Tuesday, April 2, 2013

► Pele, The Fashionable


 The Honolulu Star-Bulletin, Friday, December 4, 1959 - Clarice B. Taylor's "Tales about Hawaii"

     Today, Pele is called "the woman in red"  and she is pictured in an flaming red holoku.

     It is not always so. Pele keeps up with fashion.

     In very ancient days, she was thought of as a beautiful young woman clothed in a cloud of steam or just a fluffy white cloud.

     In the books of Pele legends published during the last century, Pele was often pictured as a young woman in a split ti-leaf skirt. At the same time, the text of the legends said Pele was dressed in Kapa (kapa is the old beaten bark skirt).

DONS HOLOKU 
     After the missionaries dressed the Hawaiians in holokus, Pele began wearing a red silk holoku and smoked cigarettes. During that early period, Pele often asked for cigarettes.

     Another change cam over Pele at the same time. In old Hawaii, Pele was given awa as a drink offering. Awa was the drink of the gods and therefore correct for her.

     During the twentieth century, Hawaiians gave up making awa because the church taught that awa was evil. so, folks began throwing bottles of gin into the pit. Nowadays they throw any kind of liquor as an offering.

     Pele keeps up with the times. Today she rides in automobiles and on street cars.

     She likes tailored cigarettes and no longer rolls her own or smokes a small ivory pipe.

     The modern Pele has problems the old Pele never knew. Each time she makes an appearance to let people know that she plans letting loose her lava flow, moderns makes new legends.

     For instance, moderns have the impression that Pele's appearance to a particular person means death to that person.
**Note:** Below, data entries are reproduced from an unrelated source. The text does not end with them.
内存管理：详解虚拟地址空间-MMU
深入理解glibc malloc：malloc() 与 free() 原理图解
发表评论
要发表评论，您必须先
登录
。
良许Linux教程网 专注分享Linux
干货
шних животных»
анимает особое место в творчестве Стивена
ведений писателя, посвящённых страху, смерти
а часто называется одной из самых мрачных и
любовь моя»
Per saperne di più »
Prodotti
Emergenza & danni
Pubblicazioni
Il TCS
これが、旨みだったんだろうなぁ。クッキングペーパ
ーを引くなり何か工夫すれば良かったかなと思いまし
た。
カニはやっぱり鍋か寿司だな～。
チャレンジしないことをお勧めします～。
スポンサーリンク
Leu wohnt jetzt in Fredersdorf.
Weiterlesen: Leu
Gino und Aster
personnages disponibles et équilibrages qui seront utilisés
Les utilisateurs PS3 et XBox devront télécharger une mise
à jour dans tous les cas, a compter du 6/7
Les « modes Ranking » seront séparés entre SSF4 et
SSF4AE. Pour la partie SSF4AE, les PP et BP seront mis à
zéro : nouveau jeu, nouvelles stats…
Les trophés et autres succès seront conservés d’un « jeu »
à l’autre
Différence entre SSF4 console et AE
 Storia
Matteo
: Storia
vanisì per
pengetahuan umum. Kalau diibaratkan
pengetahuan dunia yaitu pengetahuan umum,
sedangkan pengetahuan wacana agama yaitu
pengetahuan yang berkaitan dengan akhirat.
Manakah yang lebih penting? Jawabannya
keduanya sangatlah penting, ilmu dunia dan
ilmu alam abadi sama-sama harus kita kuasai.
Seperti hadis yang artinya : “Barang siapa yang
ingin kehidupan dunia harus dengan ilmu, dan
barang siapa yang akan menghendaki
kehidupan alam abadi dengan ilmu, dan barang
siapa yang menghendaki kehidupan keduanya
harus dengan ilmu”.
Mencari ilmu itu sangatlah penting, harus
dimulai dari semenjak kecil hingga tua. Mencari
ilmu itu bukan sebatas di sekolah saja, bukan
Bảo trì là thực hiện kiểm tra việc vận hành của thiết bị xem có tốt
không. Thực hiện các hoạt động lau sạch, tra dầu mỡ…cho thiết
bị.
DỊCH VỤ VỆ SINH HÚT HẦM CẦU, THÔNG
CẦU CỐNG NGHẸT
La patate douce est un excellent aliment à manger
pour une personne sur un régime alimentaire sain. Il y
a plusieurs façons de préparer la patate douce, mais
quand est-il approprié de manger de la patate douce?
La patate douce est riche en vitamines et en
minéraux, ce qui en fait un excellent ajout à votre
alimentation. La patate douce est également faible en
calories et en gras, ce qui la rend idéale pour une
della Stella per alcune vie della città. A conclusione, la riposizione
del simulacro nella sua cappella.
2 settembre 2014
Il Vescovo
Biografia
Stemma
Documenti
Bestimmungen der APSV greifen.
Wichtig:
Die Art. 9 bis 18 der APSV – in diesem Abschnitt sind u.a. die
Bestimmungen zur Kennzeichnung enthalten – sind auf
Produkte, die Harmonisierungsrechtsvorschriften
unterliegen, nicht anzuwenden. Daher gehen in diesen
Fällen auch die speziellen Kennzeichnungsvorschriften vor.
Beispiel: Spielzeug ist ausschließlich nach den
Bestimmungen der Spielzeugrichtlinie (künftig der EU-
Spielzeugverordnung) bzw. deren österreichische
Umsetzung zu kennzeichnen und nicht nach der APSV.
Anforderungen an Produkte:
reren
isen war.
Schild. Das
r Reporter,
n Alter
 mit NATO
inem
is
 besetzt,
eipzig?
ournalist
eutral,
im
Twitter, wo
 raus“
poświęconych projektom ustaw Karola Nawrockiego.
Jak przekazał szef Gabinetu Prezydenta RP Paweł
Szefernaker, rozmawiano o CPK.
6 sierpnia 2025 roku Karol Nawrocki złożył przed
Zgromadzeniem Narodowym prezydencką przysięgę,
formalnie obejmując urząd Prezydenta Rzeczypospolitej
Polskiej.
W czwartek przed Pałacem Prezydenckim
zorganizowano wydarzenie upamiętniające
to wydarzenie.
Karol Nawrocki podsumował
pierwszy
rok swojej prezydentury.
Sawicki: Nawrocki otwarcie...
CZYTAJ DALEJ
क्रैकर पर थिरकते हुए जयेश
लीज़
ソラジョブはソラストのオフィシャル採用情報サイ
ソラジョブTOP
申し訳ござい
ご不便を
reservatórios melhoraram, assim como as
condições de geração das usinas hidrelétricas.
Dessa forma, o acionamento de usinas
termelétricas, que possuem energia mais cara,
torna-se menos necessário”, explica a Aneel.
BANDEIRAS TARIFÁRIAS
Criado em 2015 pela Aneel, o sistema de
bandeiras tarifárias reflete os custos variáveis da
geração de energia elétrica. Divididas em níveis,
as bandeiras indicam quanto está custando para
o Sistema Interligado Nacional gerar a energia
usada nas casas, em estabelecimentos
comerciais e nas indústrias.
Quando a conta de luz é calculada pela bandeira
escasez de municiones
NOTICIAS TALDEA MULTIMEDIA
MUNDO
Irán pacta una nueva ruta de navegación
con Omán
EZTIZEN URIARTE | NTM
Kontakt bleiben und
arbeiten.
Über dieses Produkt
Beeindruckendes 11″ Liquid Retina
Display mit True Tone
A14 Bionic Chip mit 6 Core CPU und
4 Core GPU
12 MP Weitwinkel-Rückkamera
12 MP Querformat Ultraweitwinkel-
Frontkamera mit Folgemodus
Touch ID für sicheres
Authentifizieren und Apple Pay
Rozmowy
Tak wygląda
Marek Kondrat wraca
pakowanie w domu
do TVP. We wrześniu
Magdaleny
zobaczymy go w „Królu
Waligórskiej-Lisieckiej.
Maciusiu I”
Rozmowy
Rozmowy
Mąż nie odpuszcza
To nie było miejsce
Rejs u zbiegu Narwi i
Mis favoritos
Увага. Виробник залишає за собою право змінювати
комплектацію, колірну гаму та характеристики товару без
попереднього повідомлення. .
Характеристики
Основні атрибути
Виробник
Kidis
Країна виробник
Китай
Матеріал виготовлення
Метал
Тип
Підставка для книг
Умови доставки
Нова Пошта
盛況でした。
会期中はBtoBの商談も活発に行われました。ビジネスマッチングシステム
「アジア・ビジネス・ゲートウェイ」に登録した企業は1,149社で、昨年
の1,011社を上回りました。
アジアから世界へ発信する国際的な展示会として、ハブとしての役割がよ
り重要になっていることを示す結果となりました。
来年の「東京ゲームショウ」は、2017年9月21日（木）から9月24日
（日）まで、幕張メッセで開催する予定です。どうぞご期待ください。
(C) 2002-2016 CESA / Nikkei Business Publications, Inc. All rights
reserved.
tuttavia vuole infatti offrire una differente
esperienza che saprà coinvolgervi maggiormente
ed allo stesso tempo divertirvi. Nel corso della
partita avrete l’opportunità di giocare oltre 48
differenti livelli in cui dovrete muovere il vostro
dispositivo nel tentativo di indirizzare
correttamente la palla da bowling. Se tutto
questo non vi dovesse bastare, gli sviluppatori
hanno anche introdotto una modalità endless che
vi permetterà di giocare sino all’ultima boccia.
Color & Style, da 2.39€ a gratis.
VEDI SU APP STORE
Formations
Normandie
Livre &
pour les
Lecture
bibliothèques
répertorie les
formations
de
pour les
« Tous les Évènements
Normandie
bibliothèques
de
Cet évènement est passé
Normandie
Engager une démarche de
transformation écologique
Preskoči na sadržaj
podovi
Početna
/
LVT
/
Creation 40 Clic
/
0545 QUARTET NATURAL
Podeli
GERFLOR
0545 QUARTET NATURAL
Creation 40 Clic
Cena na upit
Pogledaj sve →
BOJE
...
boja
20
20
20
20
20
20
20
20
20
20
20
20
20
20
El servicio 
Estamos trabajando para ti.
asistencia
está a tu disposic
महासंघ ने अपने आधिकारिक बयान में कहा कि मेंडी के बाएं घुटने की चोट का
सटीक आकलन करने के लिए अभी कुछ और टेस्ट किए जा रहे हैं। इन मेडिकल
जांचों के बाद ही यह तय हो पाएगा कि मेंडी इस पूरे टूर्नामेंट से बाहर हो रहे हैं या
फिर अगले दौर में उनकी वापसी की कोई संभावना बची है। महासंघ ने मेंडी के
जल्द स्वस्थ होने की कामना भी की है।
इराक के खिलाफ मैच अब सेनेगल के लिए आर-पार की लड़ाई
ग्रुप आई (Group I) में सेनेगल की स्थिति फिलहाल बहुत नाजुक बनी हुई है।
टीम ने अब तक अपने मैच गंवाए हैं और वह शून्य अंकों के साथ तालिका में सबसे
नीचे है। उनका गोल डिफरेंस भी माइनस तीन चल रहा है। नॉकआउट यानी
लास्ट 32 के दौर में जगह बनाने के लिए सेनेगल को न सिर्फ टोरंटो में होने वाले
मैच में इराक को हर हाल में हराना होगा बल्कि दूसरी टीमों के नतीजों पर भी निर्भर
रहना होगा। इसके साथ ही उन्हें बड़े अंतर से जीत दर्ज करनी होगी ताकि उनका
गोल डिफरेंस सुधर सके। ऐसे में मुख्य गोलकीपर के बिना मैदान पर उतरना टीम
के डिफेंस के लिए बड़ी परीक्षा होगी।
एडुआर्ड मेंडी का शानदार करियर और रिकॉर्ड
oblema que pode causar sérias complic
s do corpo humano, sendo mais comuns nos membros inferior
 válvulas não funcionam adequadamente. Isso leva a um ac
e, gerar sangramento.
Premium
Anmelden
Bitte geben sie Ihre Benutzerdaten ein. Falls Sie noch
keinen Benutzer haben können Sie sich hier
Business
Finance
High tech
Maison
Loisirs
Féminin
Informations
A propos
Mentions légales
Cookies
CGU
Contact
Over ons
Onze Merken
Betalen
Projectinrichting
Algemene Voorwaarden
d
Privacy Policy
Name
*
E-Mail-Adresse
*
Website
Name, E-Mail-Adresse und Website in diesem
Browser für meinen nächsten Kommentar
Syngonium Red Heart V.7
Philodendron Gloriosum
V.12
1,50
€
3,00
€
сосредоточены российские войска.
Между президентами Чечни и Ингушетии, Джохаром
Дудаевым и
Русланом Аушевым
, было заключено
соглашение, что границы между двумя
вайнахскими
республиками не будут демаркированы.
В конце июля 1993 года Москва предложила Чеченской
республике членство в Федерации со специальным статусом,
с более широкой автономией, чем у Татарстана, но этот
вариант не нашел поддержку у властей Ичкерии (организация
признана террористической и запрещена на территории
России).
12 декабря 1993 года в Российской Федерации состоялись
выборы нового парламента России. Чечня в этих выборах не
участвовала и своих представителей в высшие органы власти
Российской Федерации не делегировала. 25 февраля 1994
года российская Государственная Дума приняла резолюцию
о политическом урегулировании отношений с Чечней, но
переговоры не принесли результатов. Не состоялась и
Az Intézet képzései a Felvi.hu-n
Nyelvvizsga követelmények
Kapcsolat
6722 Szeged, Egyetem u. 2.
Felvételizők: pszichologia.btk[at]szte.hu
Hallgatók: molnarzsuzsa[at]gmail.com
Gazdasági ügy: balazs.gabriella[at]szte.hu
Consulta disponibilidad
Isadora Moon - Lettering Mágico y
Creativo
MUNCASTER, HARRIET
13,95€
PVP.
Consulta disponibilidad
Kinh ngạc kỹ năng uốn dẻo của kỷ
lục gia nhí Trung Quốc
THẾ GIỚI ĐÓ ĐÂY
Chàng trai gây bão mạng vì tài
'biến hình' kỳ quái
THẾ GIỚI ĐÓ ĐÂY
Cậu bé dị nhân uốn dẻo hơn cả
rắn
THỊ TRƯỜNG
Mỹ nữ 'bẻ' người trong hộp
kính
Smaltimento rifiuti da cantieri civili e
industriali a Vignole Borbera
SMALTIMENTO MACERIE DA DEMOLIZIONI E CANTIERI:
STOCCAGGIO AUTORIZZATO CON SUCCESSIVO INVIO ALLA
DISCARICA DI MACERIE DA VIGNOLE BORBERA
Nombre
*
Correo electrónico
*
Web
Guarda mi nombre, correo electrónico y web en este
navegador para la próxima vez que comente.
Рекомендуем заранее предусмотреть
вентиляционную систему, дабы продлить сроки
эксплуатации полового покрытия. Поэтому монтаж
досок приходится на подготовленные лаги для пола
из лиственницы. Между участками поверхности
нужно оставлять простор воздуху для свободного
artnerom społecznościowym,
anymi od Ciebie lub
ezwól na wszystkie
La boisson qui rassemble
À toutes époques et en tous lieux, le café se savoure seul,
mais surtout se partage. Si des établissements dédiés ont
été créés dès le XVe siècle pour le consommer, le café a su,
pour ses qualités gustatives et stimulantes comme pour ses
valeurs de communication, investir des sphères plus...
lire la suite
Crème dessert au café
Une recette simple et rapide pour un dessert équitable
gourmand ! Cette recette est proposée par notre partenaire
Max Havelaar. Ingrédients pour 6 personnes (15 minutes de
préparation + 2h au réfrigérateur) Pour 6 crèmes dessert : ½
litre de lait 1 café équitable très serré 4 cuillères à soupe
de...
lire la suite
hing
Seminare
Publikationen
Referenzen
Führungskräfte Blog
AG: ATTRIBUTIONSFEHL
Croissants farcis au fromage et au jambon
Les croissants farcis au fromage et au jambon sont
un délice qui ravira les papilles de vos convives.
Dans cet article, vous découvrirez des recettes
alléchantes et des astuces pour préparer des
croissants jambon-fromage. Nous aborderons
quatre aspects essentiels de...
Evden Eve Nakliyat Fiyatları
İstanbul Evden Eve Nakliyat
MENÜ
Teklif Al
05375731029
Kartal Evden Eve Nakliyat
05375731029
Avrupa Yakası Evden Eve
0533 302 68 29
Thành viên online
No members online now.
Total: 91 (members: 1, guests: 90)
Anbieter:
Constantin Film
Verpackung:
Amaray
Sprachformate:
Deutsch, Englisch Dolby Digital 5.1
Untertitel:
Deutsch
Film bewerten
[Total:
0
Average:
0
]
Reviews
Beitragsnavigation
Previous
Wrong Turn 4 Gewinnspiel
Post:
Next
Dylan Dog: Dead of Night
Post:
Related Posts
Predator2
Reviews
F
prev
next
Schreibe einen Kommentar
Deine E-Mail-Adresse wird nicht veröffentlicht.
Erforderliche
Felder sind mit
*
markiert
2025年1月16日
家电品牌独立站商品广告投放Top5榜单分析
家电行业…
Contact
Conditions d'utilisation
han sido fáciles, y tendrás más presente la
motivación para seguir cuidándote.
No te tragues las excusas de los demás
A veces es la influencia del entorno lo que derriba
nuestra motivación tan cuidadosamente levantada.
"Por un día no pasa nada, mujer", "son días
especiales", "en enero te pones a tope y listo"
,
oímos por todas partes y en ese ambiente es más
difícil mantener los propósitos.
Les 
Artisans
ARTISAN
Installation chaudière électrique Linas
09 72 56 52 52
Such folklore has grown out of old legends which tell of the destruction of those who refuse food or  tobacco.

     Pele often find modern visitors are a curse.  She particularly dislikes those who clutter her domain with filthy wrapping papers and old sacks.

BELCH FUMES
     Her only defense is to kick up her heels and spray such people with drops of hot lava or belch strong fumes.

     She has a more successful way of dealing with those who take rocks and cooled lava from her without permission of saying "thank you." During the Puna flow, she was pestered with visitors who tore chunks of cooled lava from her and took the pahoehoe home.

     Pele's revenge is to strike the individual, or someone close, with a crippling illness.

     If you would to escape injury, speak to Pele under your breath and tell her that you want some of her hair or her cooled lava. Be sure to thank her for it.